◆ **Document excerpt**

(The serenade of our lives)
Glenn Miller’s “Moonlight Serenade” lives on
I did some research recently on High School Prom Nights and came up with a not-so-surprising-to-me statistic about something that has been cherished for 80 years: a song written by Glenn Miller (with lyrics by Mitchell Parish) as a theme song for his great orchestra of the swing era. Moonlight Serenade is the most requested last dance song in high school proms across the nation.
I’ll bet 99 percent of those kids dancing to it today haven’t the faintest idea where it came from nor do 50% of their parents, who in weren’t even born when it was recorded on April 19, 1939 as the “B” side of a RCA Blue Bird label. The “A” side of the 78 rpm record was MIller’s “Sunrise Serenade.”
On December 15, 1944 Glenn took off from RAF Twinwood Farm in Clapham near Bedford, England on a short flight to Paris. His band preceded him and was waiting at the airport in Paris when news that stunned the world bellowed across the airways. Glenn Miller’s plane had disappeared over the channel and to this day, nobody knows what happened. The world had lost one of the greatest popular musicians and morale-builders who ever lived.
The youth of America, especially, wept.
Moonlight Serenade brings millions of young and old to tears, with a lump in throats as we remember the closeness of that last dance, as two hearts enfold into one across a dance floor as love blooms.
Alton Glenn Miller was born in Clarinda, Iowa of average parents on March 1, 1904, in the farm belt of America. He had nothing to distinguish him from any other young man except for his love of music. He took up the trombone when he was 16 and it changed his life. He deserted a college education at the University of Colorado in search of a musical career and played in various dance bands that toured the country in the late twenties and thirties. He also discovered, that he could produce musical arrangements. Swing orchestras that profited from his talents included Benny Goodman and both Jimmy and Tommy Dorsey. He collaborated with drummer Gene Krupa and arranged songs for the likes of Bing Crosby and Judy Garland.

◆ **Using the information**
1/ In the Glenn Miller article, at what age did Miller take up the trombone?
2/ List every musician the Glenn Miller article names, other than Miller and lyricist Mitchell Parish, as having worked with Miller or used his arrangements.
3/ Reproduce the Glenn Miller article from "On December 15, 1944" to "who ever lived.".

[Stored entries]
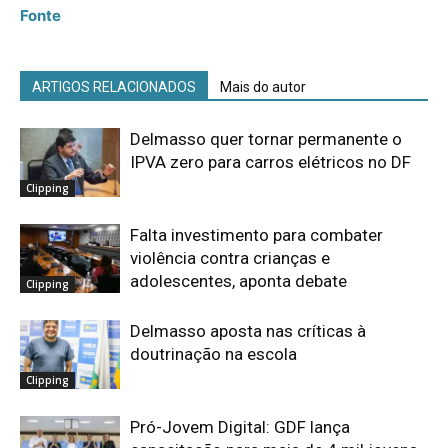
Fonte
ARTIGOS RELACIONADOS
Mais do autor
Delmasso quer tornar permanente o
IPVA zero para carros elétricos no DF
Clipping
Falta investimento para combater
violência contra crianças e
adolescentes, aponta debate
Clipping
Delmasso aposta nas críticas à
doutrinação na escola
Clipping
Pró-Jovem Digital: GDF lança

◆ **Solutions to each task**
1/ He took it up at 16.

2/ Benny Goodman, Jimmy Dorsey, Tommy Dorsey, Gene Krupa, Bing Crosby, Judy Garland

3/
On December 15, 1944 Glenn took off from RAF Twinwood Farm in Clapham near Bedford, England on a short flight to Paris. His band preceded him and was waiting at the airport in Paris when news that stunned the world bellowed across the airways. Glenn Miller’s plane had disappeared over the channel and to this day, nobody knows what happened. The world had lost one of the greatest popular musicians and morale-builders who ever lived.